Fentress then exercised his right to a jury trial for release. Oldham
testified as an expert witness of the state, interestingly, in
disagreement with recommendations of others within the same state
agency. He believed Fentress suffered from malignant narcissism, was
not a candidate for release and was also still potentially
dangerous. In a retrial in the appellate court, the state called a
witness who testified that when he was a 10-year-old neighbor of
Fentress’, he was sexually molested on numerous occasions by Fentress.
Fentress had not revealed this information before.
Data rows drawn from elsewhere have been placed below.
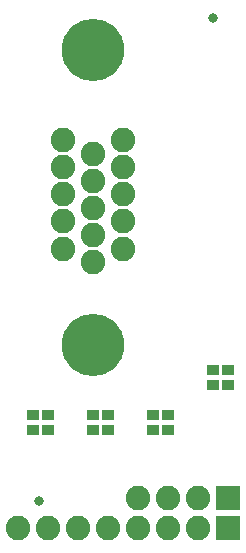
<source format=gbr>
G04 EAGLE Gerber RS-274X export*
G75*
%MOMM*%
%FSLAX34Y34*%
%LPD*%
%INSoldermask Top*%
%IPPOS*%
%AMOC8*
5,1,8,0,0,1.08239X$1,22.5*%
G01*
%ADD10R,2.082800X2.082800*%
%ADD11C,2.082800*%
%ADD12C,5.283200*%
%ADD13R,1.103200X0.903200*%
%ADD14C,0.838200*%


D10*
X190500Y38100D03*
D11*
X165100Y38100D03*
X139700Y38100D03*
X114300Y38100D03*
D10*
X190500Y12700D03*
D11*
X165100Y12700D03*
X139700Y12700D03*
X114300Y12700D03*
X88900Y12700D03*
X63500Y12700D03*
X38100Y12700D03*
X12700Y12700D03*
X76200Y260400D03*
X76200Y283300D03*
X76200Y306200D03*
X76200Y329100D03*
X50800Y248900D03*
X50800Y271800D03*
X50800Y294700D03*
X50800Y317600D03*
D12*
X76200Y167100D03*
X76200Y417100D03*
D11*
X76200Y237500D03*
X50800Y340500D03*
X101600Y248900D03*
X101600Y271800D03*
X101600Y294700D03*
X101600Y317600D03*
X101600Y340500D03*
D13*
X177800Y133200D03*
X177800Y146200D03*
X190500Y133200D03*
X190500Y146200D03*
X25400Y108100D03*
X25400Y95100D03*
X76200Y108100D03*
X76200Y95100D03*
X139700Y108100D03*
X139700Y95100D03*
X38100Y108100D03*
X38100Y95100D03*
X88900Y108100D03*
X88900Y95100D03*
X127000Y108100D03*
X127000Y95100D03*
D14*
X30480Y35560D03*
X177800Y444500D03*
M02*

</source>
With the last chapter yet written, Fentress remains in the
psychiatric state inpatient facility today.
Psychiatry
and the Death Penalty
Margaret Melikian, MUSC Forensic Psychiatry program director and
Psychiatry and Behavioral Sciences assistant professor, and Teresa
Norris, Center for Capital Litigation director in Columbia, provided a
brief history of capital punishment trends in the United States since
1608 and more recently in the 1970s when two influential cases rewrote
state capital punishment statues.
The South performs 80 percent of all executions, and has produced some
controversial cases involving the execution of mentally handicapped or
retarded inmates. In 2003, the U.S. Supreme Court ruled that mentally
retarded criminals could not be executed because it is cruel and
unusual punishment, a violation of the Eighth Amendment. However, the
court left it up to the states to define mental retardation. South
Carolina is currently working on its definition. In 2005, the Court
also ruled that it was a violation of the Eighth and 14th Amendment to
execute offenders who were under the age of 18 at the time of the
crime, and cited “evolving standards of decency that mark the progress
of a maturing society.”
But the issues involving mental health and the judicial system are not
as easily cut as the Court’s opinions would make it seem. Those
involved with capital punishment litigation and mental health
professionals now have to discern who among death row inmates qualify
for nullification of a death sentence.
Of the 77 men currently on death row in South Carolina, three were
juveniles at the time of their crime and as many as 10 have serious
allegations of mental retardation. Melikian also presented evidence
from several studies demonstrating that a “dangerous” profile of high
antisociality and low intelligence was more common in death row inmates
and that mental health issues are rampant among dangerous inmates.
For example, of 100 inmates studied by Yarvis in 1990, 38 percent met
the antisocial personality disorder criteria, 29 percent had
schizophrenia or an affective psychosis, 18 percent met borderline
personality disorder criteria, and 9 percent suffered from dysthymic
disorder, a chronic mild depression. Melikian offered more studies that
followed Yarvis detailing the majority of men in prison for murder or
on death row suffered from a variety of mental health issues or medical
problems like severe head injuries.
As health care professionals, psychiatrists cannot ethically be
involved in deciding someone’s competency to suffer the death penalty
(violation of Hippocratic oath), but can offer input for others who
would make that decision. Norris offered some recent positions taken on
the death penalty by various psychiatric organizations and then
discussed four court-ordered psychiatric evaluations in death penalty
trials: competency to stand trial, criminal responsibility but legal
insanity, guilty but mentally ill (this would send a person to the
psychiatric ward of a prison instead of a hospital), and mental
retardation. She discussed at length the concept of mitigating
circumstances, non-mitigating circumstances, the American Bar
Association guidelines for counsel in death penalty cases, and those
who make up a death penalty defense team, including the roles of
psychiatrists and psychologists as members of that team. Norris closed
the presentation with information concerning mental health standards
for criminal justice issues, South Carolina’s definition of competence
to be executed, and issues with death row inmates who receive
medication while incarcerated and how that affects death penalty cases.